**Tarefas:**
**a.** Segundo o trecho, quem é o autor da PELOM 145/2015?
**b.** Por favor, resuma de forma mais breve o parágrafo do trecho que começa com "O titular da 1ª Vara do Júri de Campinas", mantendo as informações principais.
**c.** Com base no trecho, explique por que o juiz diz que não pode ficar resignado diante da PELOM 145/2015.

**Trecho:**
────────

O titular da 1ª Vara do Júri de Campinas, José Henrique Rodrigues Torres, afirmou que o Projeto de Emenda a Lei Orgânica de Campinas (PELOM 145/2015), de autoria do vereador Campos Filho (DEM) é inconstitucional. Para ele, o projeto contraria princípios fundamentais dos cidadãos e cidadãs brasileiros, além de vedar o conhecimento, ferir o direito do legislador e até de tratados internacionais. “Clamo aos senhores vereadores de Campinas que não fechem os olhos, bocas e ouvidos dos legisladores, alunos e professores das escolas da cidade”, afirmou o juiz, referindo-se à possibilidade de aprovação da proposta em segundo turno.

“Se essa proposta for aprovada, infelizmente, contribuiria de forma decisiva para o aumento da violência, da discriminação, dos preconceitos, esteriótipos, intolerância e desigualdade. É por isso que não posso ficar resignado diante disso”, advertiu Torres, sobre a PELOM 145/2015.

A fala do juiz José Rodrigues Torres aconteceu durante o debate “Gênero e Orientação sexual na Escola Pública: Um debate sobre a PELOM 145/ 2015”, realizado na ADunicamp (Associação de Docentes da Unicamp), na manhã da última sexta (24).

────────

**Registros extraídos:**
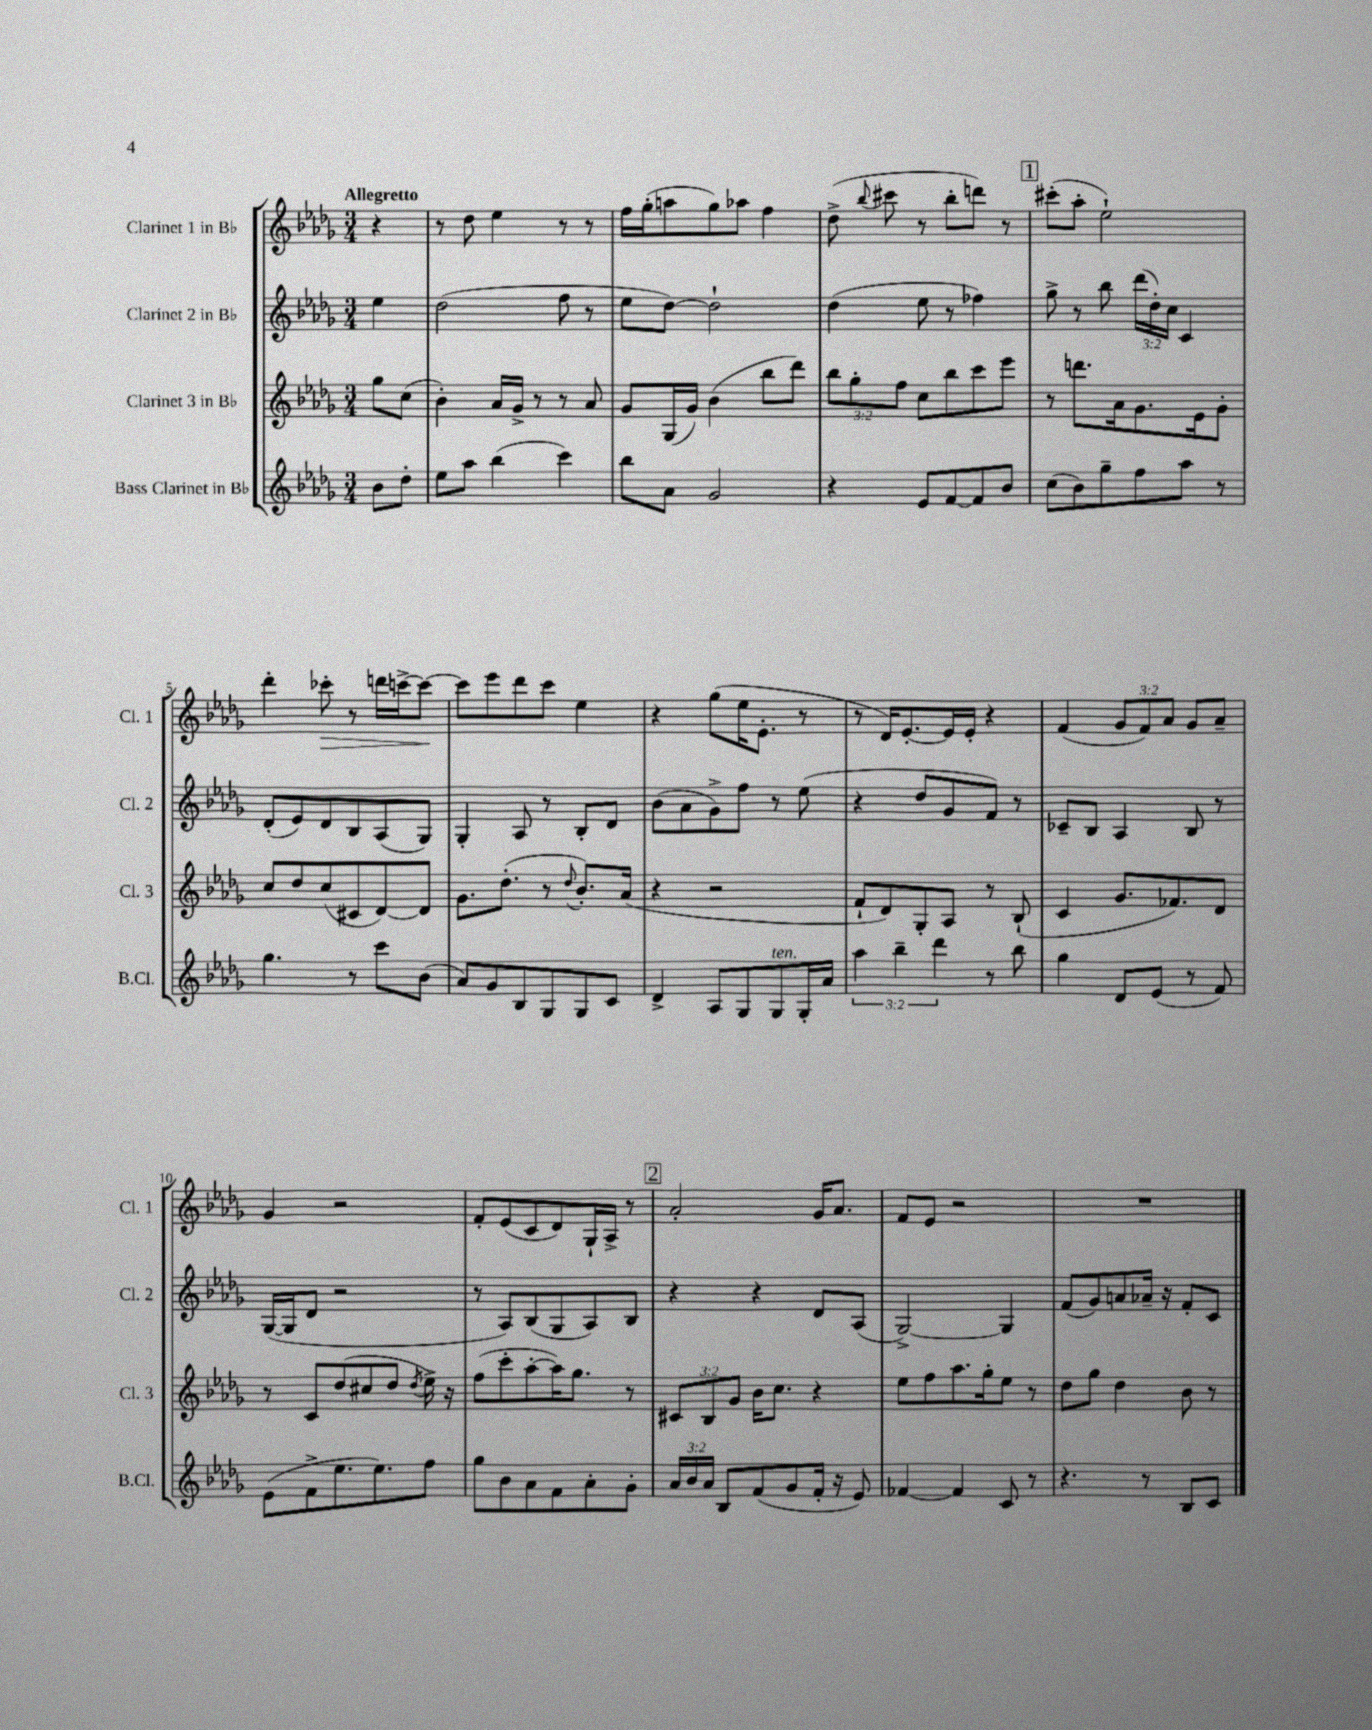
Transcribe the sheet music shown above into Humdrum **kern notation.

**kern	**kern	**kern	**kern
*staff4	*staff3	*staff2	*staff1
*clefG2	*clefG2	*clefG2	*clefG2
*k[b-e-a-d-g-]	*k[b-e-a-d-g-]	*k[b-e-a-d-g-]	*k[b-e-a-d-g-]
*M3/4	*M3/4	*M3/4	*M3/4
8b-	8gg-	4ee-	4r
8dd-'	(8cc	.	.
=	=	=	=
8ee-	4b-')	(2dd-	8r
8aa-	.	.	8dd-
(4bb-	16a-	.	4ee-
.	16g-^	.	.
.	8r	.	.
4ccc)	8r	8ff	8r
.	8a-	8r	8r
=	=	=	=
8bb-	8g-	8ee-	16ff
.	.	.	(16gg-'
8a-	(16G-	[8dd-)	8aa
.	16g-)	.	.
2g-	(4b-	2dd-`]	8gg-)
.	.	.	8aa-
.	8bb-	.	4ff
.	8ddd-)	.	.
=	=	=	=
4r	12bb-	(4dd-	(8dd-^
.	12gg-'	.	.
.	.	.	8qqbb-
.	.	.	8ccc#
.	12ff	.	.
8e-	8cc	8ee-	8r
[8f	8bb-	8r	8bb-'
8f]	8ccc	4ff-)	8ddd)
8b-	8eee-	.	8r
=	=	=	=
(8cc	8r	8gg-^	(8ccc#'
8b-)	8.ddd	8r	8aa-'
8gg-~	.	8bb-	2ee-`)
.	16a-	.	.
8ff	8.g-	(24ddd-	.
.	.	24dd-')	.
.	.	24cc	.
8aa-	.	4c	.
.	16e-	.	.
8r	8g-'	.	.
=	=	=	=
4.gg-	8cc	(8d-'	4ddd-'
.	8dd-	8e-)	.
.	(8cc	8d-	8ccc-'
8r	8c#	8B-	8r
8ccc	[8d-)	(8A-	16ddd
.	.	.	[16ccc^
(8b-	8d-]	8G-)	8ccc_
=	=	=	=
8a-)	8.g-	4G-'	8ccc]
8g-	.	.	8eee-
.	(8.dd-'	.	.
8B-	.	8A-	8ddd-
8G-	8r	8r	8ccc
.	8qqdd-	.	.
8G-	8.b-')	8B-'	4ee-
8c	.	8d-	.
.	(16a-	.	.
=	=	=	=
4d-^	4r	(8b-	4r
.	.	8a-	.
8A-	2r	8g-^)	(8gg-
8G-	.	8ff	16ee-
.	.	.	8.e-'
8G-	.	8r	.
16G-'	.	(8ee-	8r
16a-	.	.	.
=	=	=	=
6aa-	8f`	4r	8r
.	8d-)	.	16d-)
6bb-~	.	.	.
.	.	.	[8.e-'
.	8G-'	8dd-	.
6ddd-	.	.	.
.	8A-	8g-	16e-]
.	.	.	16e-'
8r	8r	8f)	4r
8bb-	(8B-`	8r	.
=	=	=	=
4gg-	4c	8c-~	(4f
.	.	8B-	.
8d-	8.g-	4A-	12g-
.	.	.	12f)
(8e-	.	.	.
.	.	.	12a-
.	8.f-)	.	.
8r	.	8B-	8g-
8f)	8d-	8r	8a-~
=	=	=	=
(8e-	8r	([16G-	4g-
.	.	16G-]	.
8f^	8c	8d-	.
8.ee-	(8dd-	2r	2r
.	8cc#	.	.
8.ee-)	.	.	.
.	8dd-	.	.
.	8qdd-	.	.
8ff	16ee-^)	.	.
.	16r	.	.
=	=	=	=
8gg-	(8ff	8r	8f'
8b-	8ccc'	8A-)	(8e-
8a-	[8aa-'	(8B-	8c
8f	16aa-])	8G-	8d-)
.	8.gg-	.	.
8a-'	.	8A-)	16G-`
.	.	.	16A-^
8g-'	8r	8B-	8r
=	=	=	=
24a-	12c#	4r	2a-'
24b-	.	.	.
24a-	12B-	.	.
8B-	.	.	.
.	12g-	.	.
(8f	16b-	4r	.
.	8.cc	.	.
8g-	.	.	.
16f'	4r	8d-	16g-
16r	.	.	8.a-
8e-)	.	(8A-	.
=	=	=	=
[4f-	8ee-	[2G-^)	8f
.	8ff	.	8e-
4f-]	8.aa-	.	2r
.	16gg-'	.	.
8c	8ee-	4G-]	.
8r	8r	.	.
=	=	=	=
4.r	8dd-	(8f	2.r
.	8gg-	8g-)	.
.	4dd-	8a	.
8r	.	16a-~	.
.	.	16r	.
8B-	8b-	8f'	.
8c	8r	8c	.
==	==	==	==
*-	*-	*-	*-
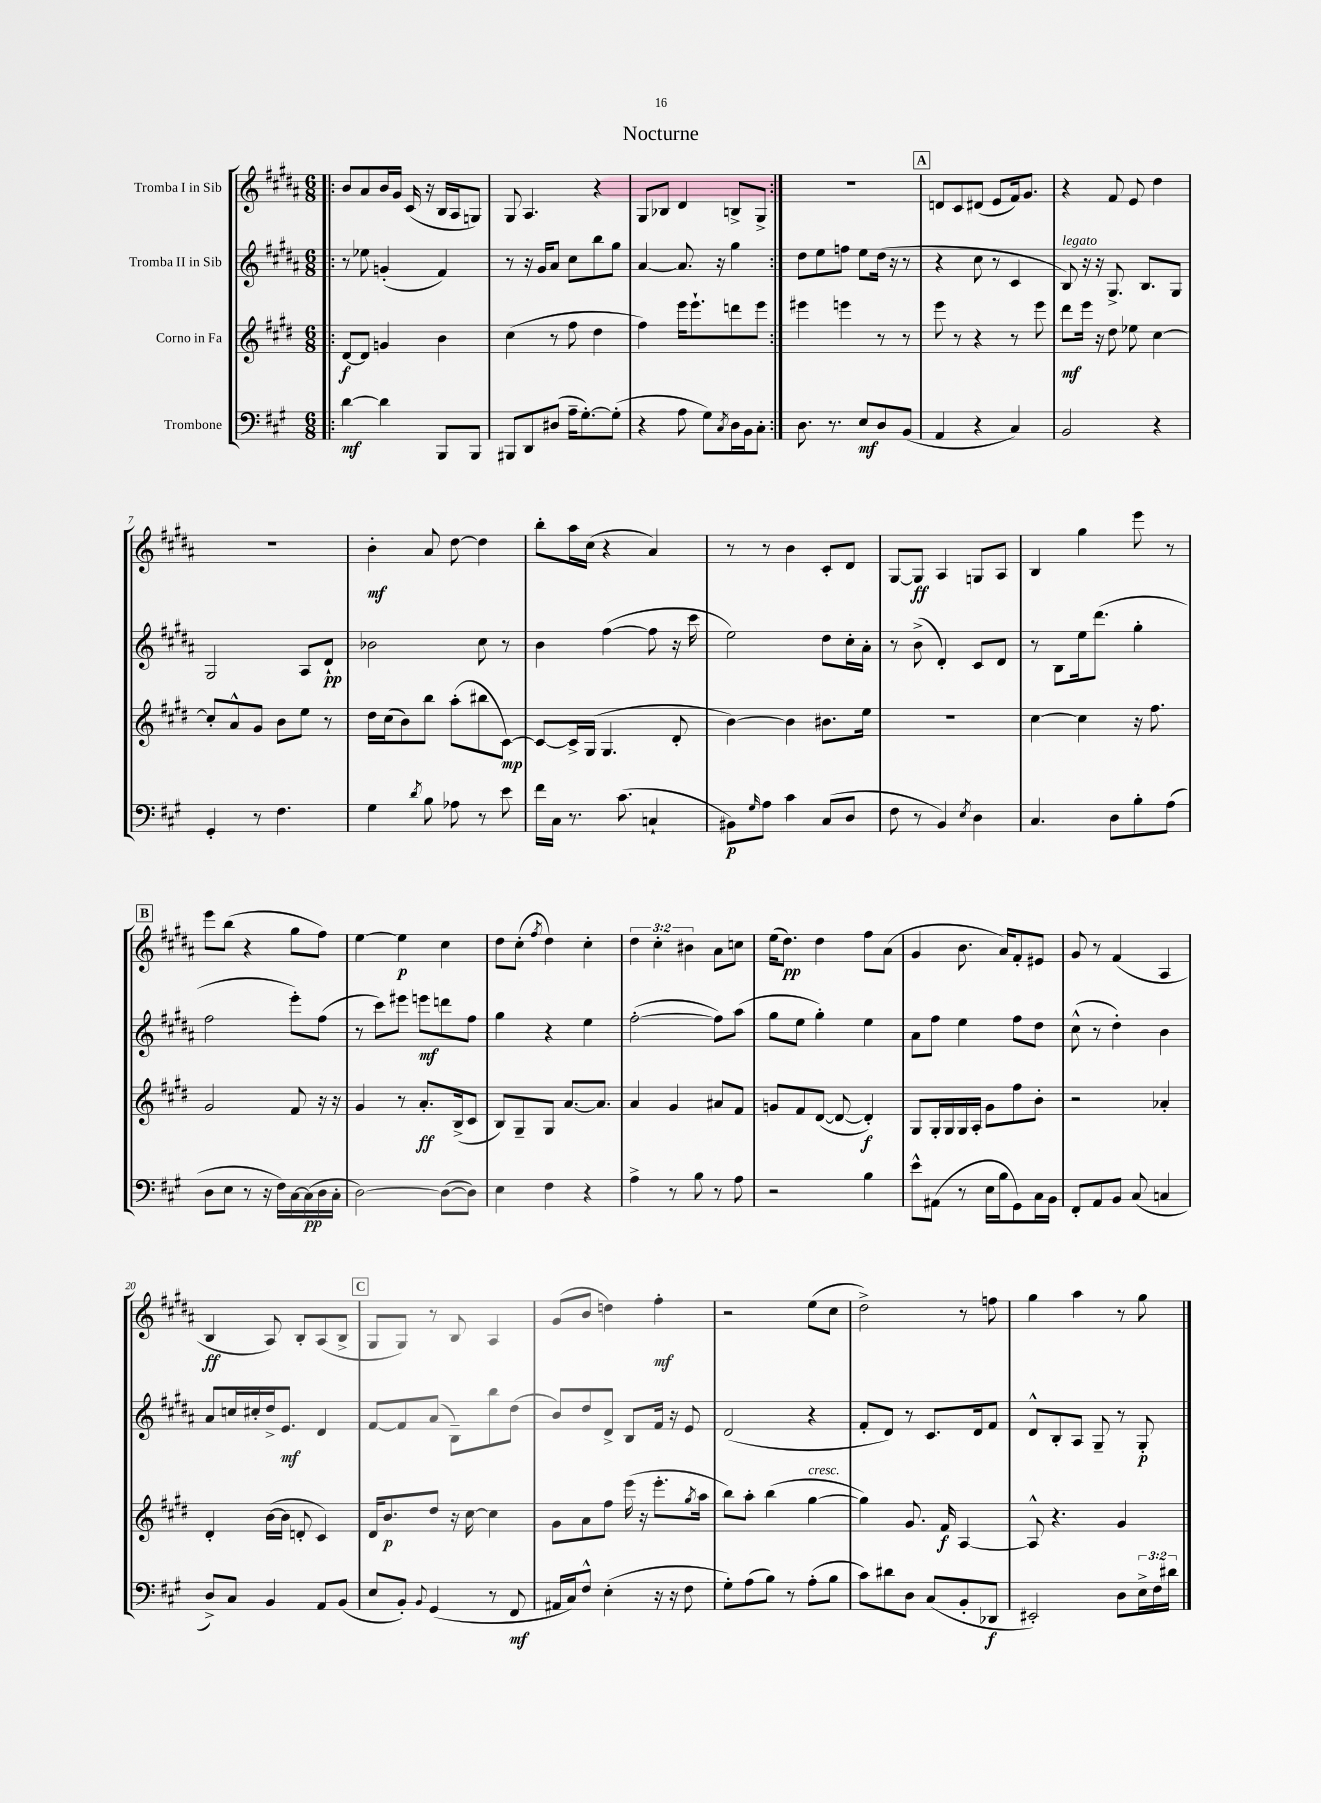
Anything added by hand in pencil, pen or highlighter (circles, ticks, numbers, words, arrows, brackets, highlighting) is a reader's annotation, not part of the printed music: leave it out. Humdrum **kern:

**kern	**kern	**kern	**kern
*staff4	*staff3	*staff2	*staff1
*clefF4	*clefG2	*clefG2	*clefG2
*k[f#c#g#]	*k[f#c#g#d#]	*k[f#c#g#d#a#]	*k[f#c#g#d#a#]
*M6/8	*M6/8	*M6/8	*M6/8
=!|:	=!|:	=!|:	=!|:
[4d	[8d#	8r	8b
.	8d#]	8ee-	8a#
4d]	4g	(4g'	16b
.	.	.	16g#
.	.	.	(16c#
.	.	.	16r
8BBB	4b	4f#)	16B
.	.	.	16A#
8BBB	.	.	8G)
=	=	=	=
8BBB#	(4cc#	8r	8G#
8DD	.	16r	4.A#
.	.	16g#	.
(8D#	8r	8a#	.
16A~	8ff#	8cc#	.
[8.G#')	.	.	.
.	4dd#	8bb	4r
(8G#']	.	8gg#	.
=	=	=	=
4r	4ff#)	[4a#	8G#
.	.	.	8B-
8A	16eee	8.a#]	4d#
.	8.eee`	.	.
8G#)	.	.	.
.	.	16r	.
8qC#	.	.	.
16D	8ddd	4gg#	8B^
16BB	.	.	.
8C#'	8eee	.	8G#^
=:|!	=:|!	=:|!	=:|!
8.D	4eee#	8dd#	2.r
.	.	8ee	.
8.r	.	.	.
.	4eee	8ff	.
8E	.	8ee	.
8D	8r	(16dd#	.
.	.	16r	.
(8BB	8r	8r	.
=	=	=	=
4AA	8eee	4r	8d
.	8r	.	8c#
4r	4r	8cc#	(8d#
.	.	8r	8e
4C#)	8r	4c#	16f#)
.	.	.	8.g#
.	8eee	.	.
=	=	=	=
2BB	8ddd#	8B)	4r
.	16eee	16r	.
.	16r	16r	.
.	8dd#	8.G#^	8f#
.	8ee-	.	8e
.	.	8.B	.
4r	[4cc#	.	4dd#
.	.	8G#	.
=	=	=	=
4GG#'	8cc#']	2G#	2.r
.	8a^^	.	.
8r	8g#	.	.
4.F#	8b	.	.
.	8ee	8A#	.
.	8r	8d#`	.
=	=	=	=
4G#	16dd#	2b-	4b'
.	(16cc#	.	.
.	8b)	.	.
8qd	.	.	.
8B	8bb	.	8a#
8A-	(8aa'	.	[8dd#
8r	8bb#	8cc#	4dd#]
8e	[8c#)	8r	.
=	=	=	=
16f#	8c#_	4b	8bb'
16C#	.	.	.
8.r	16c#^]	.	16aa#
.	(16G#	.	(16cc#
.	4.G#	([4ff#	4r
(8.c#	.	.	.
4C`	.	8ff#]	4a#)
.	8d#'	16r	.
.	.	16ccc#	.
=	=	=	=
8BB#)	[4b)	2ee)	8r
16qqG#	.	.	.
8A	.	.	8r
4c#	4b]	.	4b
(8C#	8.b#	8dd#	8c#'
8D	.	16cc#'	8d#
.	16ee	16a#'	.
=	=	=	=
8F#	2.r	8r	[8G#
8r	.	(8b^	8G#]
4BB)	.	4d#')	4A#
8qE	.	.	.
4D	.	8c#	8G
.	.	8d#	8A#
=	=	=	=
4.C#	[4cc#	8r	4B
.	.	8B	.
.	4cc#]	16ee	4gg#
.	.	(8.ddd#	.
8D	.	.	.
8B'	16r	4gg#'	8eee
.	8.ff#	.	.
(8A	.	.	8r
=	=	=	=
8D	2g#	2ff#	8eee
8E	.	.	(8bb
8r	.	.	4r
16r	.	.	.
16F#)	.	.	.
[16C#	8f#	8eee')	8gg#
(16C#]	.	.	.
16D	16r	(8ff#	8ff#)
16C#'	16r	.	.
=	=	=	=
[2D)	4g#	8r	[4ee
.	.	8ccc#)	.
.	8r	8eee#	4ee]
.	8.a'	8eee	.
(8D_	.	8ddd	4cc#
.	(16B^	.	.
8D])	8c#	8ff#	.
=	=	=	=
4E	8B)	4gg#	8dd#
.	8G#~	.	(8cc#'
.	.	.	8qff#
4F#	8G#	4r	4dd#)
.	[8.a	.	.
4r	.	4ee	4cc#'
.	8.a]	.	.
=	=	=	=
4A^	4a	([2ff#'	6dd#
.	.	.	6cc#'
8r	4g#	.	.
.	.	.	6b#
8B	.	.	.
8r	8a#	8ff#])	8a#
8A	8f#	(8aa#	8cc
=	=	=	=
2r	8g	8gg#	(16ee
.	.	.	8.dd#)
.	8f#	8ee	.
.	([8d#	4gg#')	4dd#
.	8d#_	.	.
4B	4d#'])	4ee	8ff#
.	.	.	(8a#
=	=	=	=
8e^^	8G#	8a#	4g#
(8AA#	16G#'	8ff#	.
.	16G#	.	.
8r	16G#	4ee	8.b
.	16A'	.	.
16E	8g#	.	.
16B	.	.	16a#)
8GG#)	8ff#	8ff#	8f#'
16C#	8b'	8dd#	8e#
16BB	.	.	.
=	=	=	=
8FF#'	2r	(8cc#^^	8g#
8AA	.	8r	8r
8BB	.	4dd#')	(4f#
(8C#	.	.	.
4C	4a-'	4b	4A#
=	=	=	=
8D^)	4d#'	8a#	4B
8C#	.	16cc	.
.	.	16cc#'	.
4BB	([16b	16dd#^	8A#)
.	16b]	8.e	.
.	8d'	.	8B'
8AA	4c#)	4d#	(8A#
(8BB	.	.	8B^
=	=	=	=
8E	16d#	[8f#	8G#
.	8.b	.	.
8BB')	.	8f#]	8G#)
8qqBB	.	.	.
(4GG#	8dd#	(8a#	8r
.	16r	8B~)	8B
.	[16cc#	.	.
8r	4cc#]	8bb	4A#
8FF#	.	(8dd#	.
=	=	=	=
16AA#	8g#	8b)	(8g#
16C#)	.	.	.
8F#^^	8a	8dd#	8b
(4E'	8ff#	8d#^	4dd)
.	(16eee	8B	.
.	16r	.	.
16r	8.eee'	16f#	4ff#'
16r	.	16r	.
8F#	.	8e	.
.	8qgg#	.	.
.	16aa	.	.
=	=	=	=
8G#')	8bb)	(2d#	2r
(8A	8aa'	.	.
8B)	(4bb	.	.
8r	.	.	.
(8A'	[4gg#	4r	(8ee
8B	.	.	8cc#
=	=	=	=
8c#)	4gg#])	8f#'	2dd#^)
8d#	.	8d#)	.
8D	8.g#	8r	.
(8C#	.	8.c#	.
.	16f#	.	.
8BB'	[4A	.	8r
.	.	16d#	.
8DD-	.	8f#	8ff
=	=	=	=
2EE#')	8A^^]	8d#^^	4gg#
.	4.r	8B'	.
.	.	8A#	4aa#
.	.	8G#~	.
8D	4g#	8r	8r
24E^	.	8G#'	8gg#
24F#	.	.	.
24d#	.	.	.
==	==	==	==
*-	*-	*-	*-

────────

**Respostas:**
**a.** O vereador Campos Filho (DEM).

**b.** José Henrique Rodrigues Torres, titular da 1ª Vara do Júri de Campinas, afirmou que a PELOM 145/2015, do vereador Campos Filho (DEM), é inconstitucional. Para ele, o projeto contraria princípios fundamentais dos brasileiros, veda o conhecimento e fere o direito do legislador e até tratados internacionais. Diante da possível aprovação em segundo turno, o juiz pediu aos vereadores que não fechem os olhos, bocas e ouvidos de legisladores, alunos e professores das escolas da cidade.

**c.** Segundo Torres, a aprovação da proposta contribuiria de forma decisiva para o aumento da violência, da discriminação, dos preconceitos, dos estereótipos, da intolerância e da desigualdade. Por isso ele afirma que não pode ficar resignado.